Wann lohnt sich eine GmbH oder UG für Selbstständige?
Viele fragen sich, ob sie „vom Einzelunternehmer zur GmbH" wechseln sollten. Hier die typischen Auslöser, nüchtern betrachtet.
Die häufigsten Gründe für UG/GmbH
- Haftung begrenzen: bei Risiken (Produkte, größere Aufträge, Mitarbeiter)

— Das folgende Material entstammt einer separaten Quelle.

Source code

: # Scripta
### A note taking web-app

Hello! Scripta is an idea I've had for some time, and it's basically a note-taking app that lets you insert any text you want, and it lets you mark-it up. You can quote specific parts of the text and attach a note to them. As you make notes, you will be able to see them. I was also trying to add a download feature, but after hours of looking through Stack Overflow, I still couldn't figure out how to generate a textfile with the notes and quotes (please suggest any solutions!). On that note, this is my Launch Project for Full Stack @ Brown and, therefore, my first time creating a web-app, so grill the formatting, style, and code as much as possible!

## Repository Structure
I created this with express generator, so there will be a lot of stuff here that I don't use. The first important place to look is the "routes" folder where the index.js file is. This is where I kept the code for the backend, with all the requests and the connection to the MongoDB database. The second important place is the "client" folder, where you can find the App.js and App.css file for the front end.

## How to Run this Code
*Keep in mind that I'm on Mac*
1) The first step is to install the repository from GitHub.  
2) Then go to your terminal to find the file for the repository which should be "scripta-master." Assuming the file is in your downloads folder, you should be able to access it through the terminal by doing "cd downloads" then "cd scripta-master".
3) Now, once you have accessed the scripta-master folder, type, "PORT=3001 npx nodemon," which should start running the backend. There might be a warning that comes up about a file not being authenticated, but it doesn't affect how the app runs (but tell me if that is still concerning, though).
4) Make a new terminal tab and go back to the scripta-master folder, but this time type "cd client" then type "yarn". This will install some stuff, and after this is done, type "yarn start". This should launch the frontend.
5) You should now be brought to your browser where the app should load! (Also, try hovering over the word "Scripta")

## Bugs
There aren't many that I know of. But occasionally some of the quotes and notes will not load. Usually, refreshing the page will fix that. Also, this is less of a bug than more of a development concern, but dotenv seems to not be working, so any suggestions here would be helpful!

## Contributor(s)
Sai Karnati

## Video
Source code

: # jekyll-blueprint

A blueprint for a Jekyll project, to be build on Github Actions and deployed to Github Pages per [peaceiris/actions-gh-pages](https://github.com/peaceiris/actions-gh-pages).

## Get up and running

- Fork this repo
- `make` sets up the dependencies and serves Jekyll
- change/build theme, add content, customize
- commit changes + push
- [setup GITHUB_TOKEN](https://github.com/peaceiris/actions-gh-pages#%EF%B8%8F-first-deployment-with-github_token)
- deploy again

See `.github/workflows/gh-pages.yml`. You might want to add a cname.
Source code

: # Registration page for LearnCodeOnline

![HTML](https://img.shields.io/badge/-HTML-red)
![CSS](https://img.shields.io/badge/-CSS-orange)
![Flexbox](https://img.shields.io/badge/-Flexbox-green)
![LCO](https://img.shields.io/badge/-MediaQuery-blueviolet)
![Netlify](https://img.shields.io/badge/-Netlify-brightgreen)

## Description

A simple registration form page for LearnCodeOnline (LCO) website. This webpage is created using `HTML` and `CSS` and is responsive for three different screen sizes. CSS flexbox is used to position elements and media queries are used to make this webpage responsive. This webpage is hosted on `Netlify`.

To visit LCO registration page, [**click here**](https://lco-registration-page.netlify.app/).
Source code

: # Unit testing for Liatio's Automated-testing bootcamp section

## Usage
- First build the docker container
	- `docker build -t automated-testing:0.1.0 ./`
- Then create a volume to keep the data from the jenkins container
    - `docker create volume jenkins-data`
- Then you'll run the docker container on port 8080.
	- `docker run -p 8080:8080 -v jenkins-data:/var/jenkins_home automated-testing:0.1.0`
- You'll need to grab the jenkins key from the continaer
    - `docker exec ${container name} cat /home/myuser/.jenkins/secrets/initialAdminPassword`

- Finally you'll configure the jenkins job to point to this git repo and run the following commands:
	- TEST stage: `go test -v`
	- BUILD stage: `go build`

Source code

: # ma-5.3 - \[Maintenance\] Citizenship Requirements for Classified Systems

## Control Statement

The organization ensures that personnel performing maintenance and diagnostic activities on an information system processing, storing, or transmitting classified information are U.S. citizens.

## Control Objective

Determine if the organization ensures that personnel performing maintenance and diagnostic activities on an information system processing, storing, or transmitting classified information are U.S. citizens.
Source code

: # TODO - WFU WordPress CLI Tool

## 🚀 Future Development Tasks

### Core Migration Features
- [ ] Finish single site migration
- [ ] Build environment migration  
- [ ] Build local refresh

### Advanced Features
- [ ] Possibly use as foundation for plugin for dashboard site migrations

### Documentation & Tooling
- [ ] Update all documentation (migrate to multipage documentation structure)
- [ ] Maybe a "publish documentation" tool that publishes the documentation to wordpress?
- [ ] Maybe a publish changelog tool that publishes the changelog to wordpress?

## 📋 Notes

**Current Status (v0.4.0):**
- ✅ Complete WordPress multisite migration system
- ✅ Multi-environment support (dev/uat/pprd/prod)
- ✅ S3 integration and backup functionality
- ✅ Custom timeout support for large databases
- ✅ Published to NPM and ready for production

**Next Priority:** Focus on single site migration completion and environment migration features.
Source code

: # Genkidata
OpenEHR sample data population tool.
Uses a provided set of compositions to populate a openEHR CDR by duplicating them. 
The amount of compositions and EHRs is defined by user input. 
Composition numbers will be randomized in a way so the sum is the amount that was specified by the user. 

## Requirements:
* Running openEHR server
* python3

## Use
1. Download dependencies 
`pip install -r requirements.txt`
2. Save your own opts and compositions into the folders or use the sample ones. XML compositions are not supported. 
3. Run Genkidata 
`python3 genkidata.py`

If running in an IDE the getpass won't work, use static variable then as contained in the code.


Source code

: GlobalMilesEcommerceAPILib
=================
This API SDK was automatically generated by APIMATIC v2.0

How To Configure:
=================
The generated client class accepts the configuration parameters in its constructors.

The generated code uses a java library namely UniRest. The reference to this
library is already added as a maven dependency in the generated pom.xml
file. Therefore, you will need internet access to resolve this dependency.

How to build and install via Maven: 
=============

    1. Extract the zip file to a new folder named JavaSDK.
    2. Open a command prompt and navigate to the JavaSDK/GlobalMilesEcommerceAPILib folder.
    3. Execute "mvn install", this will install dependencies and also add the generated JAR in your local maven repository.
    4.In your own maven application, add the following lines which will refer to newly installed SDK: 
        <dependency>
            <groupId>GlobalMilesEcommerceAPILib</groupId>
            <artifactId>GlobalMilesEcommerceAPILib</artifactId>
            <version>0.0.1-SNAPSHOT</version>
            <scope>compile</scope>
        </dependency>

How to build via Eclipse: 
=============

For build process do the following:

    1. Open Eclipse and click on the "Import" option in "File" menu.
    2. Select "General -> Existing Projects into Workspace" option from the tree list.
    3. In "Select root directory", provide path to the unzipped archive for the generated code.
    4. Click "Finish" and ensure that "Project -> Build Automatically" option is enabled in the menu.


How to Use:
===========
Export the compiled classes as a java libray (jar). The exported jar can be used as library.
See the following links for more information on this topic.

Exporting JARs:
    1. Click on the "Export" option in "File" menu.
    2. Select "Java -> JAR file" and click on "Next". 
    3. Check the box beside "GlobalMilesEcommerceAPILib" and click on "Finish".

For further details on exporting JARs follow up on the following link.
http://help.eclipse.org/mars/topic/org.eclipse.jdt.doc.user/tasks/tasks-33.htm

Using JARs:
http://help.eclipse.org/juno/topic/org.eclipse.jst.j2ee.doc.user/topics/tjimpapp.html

- Höherer Gewinn: Kapitalgesellschaften können steuerlich attraktiv werden, wenn Gewinne im Unternehmen bleiben
- Seriosität: manche Geschäftspartner bevorzugen eine GmbH
- Investoren/Partner: Anteile lassen sich leichter aufteilen
Was dagegen spricht
- Laufende Kosten: Buchführung, Bilanz statt EÜR, Jahresabschluss, Beratung
- Mehr Bürokratie: Offenlegung, strengere Pflichten
- Stammkapital: GmbH 25.000 €, UG ab 1 € (mit Rücklagenpflicht)
Eine grobe Faustregel
- Niedriger Gewinn, geringes Risiko → Einzelunternehmen reicht meist
- Stabiler, höherer Gewinn + Haftungsrisiko → UG/GmbH wird interessant
Die genaue Schwelle hängt von Ihrer Situation ab, siehe auch Rechtsformen erklärt.
FAQ: GmbH/UG lohnen
Ab welchem Gewinn lohnt sich eine GmbH?
Eine pauschale Zahl gibt es nicht, es kommt auf Entnahmen, Risiko und Ziele an.
Ist die UG ein Kompromiss?
Ja, sie bietet Haftungsschutz mit wenig Startkapital, aber mit Rücklagenpflicht.
Brauche ich für eine GmbH einen Steuerberater?
Praktisch ja, die Pflichten sind deutlich höher.
Eine GmbH oder UG lohnt sich vor allem bei Haftungsrisiko und stabilen Gewinnen, die im Unternehmen bleiben. Rechnen Sie die laufenden Kosten ein und lassen Sie sich individuell beraten.